By June 1922 (the last year of the GER) the weekday train services saw southbound departures from Bury St Edmunds at 07.26 (to Colchester) 09.14, 11.12 and 1.40 (pm) (to Long Melford where they connected with a Cambridge to Colchester train), 3.40 (Colchester) 4.27 (Sudbury - ran Wednesday only) and 5.50 (Colchester).

All trains called at all stations on the line (noting Bury Eastgate had closed by this date).

In the Northbound direction departures (from Long Melford) were 7.36 (through train from Sudbury), 10.03, 12.05 (pm) (Start Long Melford connecting from Colchester to Cambridge trains, 2.41 (from Colchester), 4.36 (start Long Melford) and 7.42 (from Colchester).

Journey time was generally around 34 minutes between Long Melford and Lavenham.

===Locomotives and rolling stock===

Steam locomotives that worked the line included:

- GER Class Y14 0-6-0 (later became LNER Class J15)
- GER Class T26 2-4-0 (later became LNER Class E4)
- GNR Class C2 4-4-2T (later became LNER Class C12)

Coaching stock was generally ex GER and LNER stock cascaded from mainline workings.
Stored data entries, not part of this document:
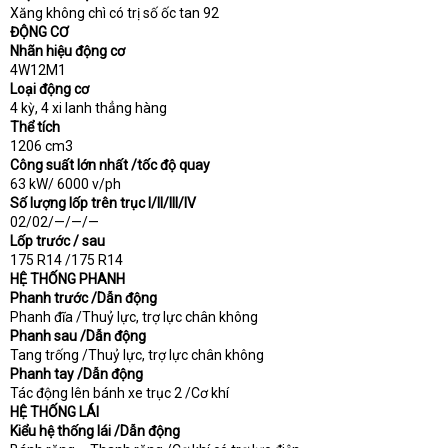
Xăng không chì có trị số ốc tan 92
ĐỘNG CƠ
Nhãn hiệu động cơ
4W12M1
Loại động cơ
4 kỳ, 4 xi lanh thẳng hàng
Thể tích
1206 cm3
Công suất lớn nhất /tốc độ quay
63 kW/ 6000 v/ph
Số lượng lốp trên trục I/II/III/IV
02/02/—/—/—
Lốp trước / sau
175 R14 /175 R14
HỆ THỐNG PHANH
Phanh trước /Dẫn động
Phanh đĩa /Thuỷ lực, trợ lực chân không
Phanh sau /Dẫn động
Tang trống /Thuỷ lực, trợ lực chân không
Phanh tay /Dẫn động
Tác động lên bánh xe trục 2 /Cơ khí
HỆ THỐNG LÁI
Kiểu hệ thống lái /Dẫn động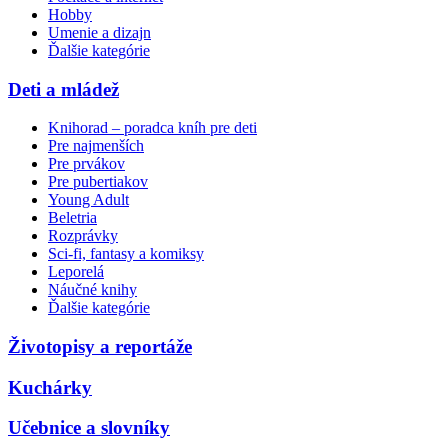
Hobby
Umenie a dizajn
Ďalšie kategórie
Deti a mládež
Knihorad – poradca kníh pre deti
Pre najmenších
Pre prvákov
Pre pubertiakov
Young Adult
Beletria
Rozprávky
Sci-fi, fantasy a komiksy
Leporelá
Náučné knihy
Ďalšie kategórie
Životopisy a reportáže
Kuchárky
Učebnice a slovníky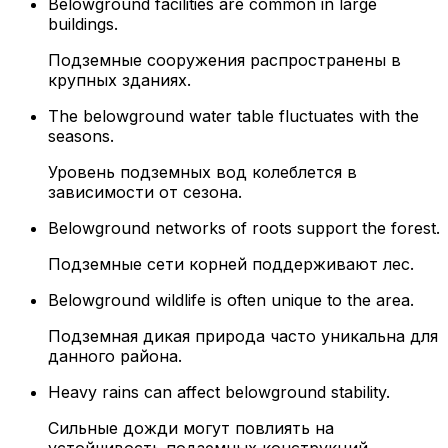
Belowground facilities are common in large
buildings.
Подземные сооружения распространены в
крупных зданиях.
The belowground water table fluctuates with the
seasons.
Уровень подземных вод колеблется в
зависимости от сезона.
Belowground networks of roots support the forest.
Подземные сети корней поддерживают лес.
Belowground wildlife is often unique to the area.
Подземная дикая природа часто уникальна для
данного района.
Heavy rains can affect belowground stability.
Сильные дожди могут повлиять на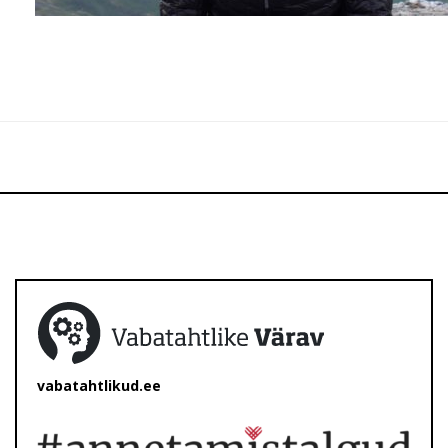
vabatahtlikud.ee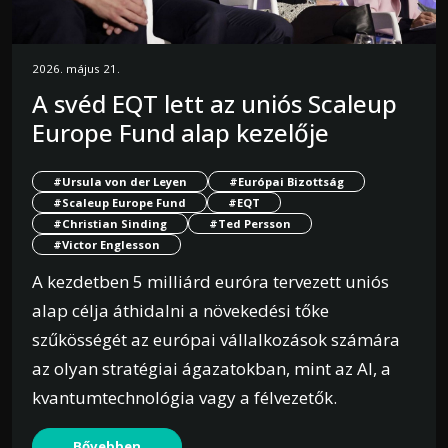
2026. május 21.
A svéd EQT lett az uniós Scaleup
Europe Fund alap kezelője
#Ursula von der Leyen
#Európai Bizottság
#Scaleup Europe Fund
#EQT
#Christian Sinding
#Ted Persson
#Victor Englesson
A kezdetben 5 milliárd euróra tervezett uniós
alap célja áthidalni a növekedési tőke
szűkösségét az európai vállalkozások számára
az olyan stratégiai ágazatokban, mint az AI, a
kvantumtechnológia vagy a félvezetők.
Bővebben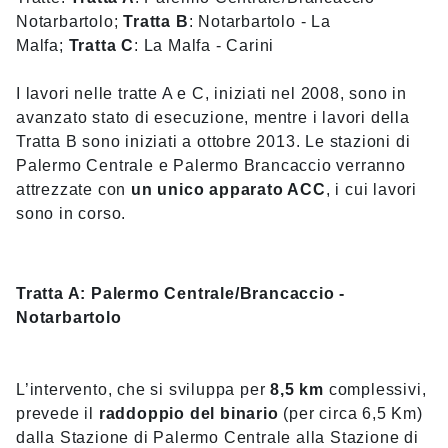
Notarbartolo;
Tratta B
: Notarbartolo - La
Malfa;
Tratta C
: La Malfa - Carini
I lavori nelle tratte A e C, iniziati nel 2008, sono in
avanzato stato di esecuzione, mentre i lavori della
Tratta B sono iniziati a ottobre 2013. Le stazioni di
Palermo Centrale e Palermo Brancaccio verranno
attrezzate con
un unico apparato ACC
, i cui lavori
sono in corso.
Tratta A: Palermo Centrale/Brancaccio -
Notarbartolo
L’intervento, che si sviluppa per
8,5 km
complessivi,
prevede il
raddoppio del binario
(per circa 6,5 Km)
dalla Stazione di Palermo Centrale alla Stazione di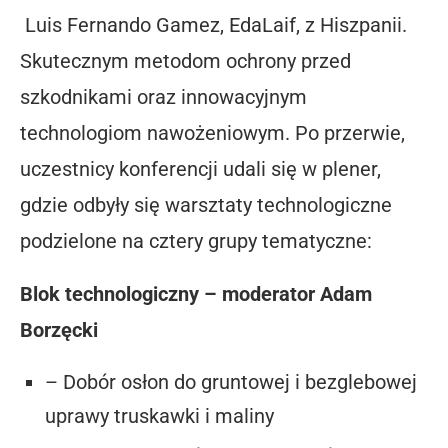
Luis Fernando Gamez, EdaLaif, z Hiszpanii.
Skutecznym metodom ochrony przed
szkodnikami oraz innowacyjnym
technologiom nawożeniowym. Po przerwie,
uczestnicy konferencji udali się w plener,
gdzie odbyły się warsztaty technologiczne
podzielone na cztery grupy tematyczne:
Blok technologiczny – moderator Adam
Borzęcki
– Dobór osłon do gruntowej i bezglebowej
uprawy truskawki i maliny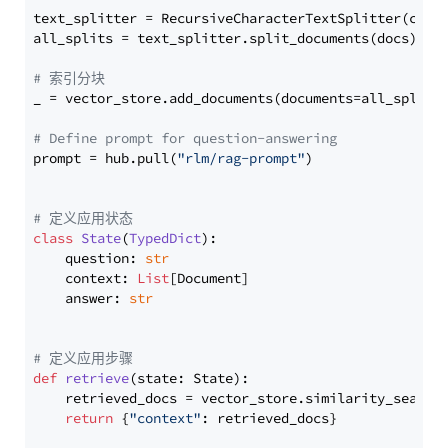
text_splitter = RecursiveCharacterTextSplitter(chun
all_splits = text_splitter.split_documents(docs)

# 索引分块
_ = vector_store.add_documents(documents=all_splits)
# Define prompt for question-answering
prompt = hub.pull(
"rlm/rag-prompt"
)

# 定义应用状态
class
State
(
TypedDict
):

    question: 
str
    context: 
List
[Document]

    answer: 
str
# 定义应用步骤
def
retrieve
(
state: State
):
Diesel locomotives that worked the line included:

- British Rail Class 15 Bo-Bo
- British Rail Class 31 A1A-A1A

The line saw a number of early DMU types operate services on the line including:

- British Rail Derby Lightweight
- British Rail Class 105
- British Rail Class 109

A short film showing some train operating the line in early British Rail steam days can be found here http://www.eafa.org.uk/catalogue/1021
Some footage of diesel workings can be found by following the link on the Polish Princess reference below.

==Miscellanea==
At Rodbridge level crossing between Long Melford and Lavenham the level crossing keeper was a dispossessed Polish Princess (who was a trade union member) during the early 1960s.

There was a railway convalescent home for railway women and the wives of railwaymen located at the Wool Hall in Lavenham between 1921 and 1961.